The lingering confusion has been cleared up by Liliane Leger and colleagues at the Physics of Organized Fluids Laboratory, Paris. They used an optical technique to measure the velocity of two organic liquids, squalane and hexadecane, flowing over different surfaces. Not only do the liquids ‘slip’ even when the solid–liquid interactions are strong, but the amount of slip is also found to depend on molecular shape: branched molecules slip less.

First breath

PLoS Genetics doi:10.1371/journal.pgen.0010010 (2005)

A class of birth defects that affect the diaphragm has been linked to a faulty gene by Kate Ackerman of Harvard Medical School and her colleagues. The gene seems essential to lung development.

Figure 1

PLOS/K. ACKERMAN et al.

One in 3,000 babies are born with diaphragm defects, which often prove fatal because of associated lung problems. In mice, Ackerman's team found that mutations in the Fog2 gene caused diaphragmatic defects and disrupted the development of lungs grown in vitro. They also identified a Fog2 mutation in a human baby with defects in both organs.

Journal club

Dian J. Seidel National Oceanic and Atmospheric Administration, Silver Spring, Maryland

Follow the ups and downs of a boundary in the atmosphere with a climate scientist.

In introductory meteorology courses, we learn that the tropopause is the boundary between two layers of the atmosphere: the troposphere, where weather occurs, and the stratosphere above. I was once content to think that the tropopause had little more geophysical importance than political borders on land. Not any more.

A recent series of path-breaking papers propose that the global tropopause is a sensitive indicator of human-induced climate change. From its first airing in the Journal of Geophysical Research (B. Santer et al. 108, 4002–4024; 2003), this tantalizing idea sparked the interest of the broader climate-science community, and rekindled my own research in the tropopause.

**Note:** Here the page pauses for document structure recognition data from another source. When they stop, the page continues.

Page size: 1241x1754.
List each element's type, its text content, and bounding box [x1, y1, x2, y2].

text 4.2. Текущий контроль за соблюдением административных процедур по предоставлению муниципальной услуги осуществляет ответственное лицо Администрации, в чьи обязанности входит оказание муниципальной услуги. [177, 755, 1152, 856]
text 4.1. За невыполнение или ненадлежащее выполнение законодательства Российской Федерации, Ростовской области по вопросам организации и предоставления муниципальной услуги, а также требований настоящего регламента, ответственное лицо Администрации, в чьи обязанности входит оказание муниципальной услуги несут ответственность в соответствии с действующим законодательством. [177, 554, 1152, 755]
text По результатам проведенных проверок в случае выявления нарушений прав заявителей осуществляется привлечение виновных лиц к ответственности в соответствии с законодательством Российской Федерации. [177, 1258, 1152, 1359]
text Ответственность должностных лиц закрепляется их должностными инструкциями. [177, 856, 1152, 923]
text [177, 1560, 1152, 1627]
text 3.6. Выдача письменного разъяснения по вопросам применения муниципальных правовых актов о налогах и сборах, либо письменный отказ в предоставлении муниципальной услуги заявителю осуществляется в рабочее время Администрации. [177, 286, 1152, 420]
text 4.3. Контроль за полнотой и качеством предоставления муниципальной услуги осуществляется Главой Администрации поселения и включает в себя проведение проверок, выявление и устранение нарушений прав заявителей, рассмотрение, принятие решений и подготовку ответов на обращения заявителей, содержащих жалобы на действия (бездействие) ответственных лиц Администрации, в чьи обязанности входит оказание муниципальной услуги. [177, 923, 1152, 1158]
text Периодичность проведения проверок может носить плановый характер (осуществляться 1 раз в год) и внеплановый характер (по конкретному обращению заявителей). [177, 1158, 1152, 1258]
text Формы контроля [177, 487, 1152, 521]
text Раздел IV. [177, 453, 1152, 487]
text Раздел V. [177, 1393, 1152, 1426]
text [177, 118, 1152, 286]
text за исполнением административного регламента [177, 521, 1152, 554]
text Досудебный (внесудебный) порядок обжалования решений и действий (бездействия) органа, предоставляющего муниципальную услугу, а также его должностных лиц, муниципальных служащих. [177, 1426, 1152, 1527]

We expect the troposphere to warm and the stratosphere to cool in response to increases in greenhouse gases. And simple thermodynamic principles predict that the tropopause will rise. In support, Ben Santer and his colleagues detected an upward trend in the height of the tropopause in model-generated ‘reanalyses’ of atmospheric observations spanning the past few decades.

Motivated by Santer's work, and in collaboration with Bill Randel of the National Center for Atmospheric Research in Boulder, Colorado, I am using data from weather balloons called radiosondes to study the structure and variability of the tropopause, particularly in extratropical regions. In winter, near the jet streams, for example, there can be multiple tropopause levels. Before we confidently rely on the tropopause to tell us about the climate, we need to understand its complexity and behaviour. Fortunately, we're making progress on this front.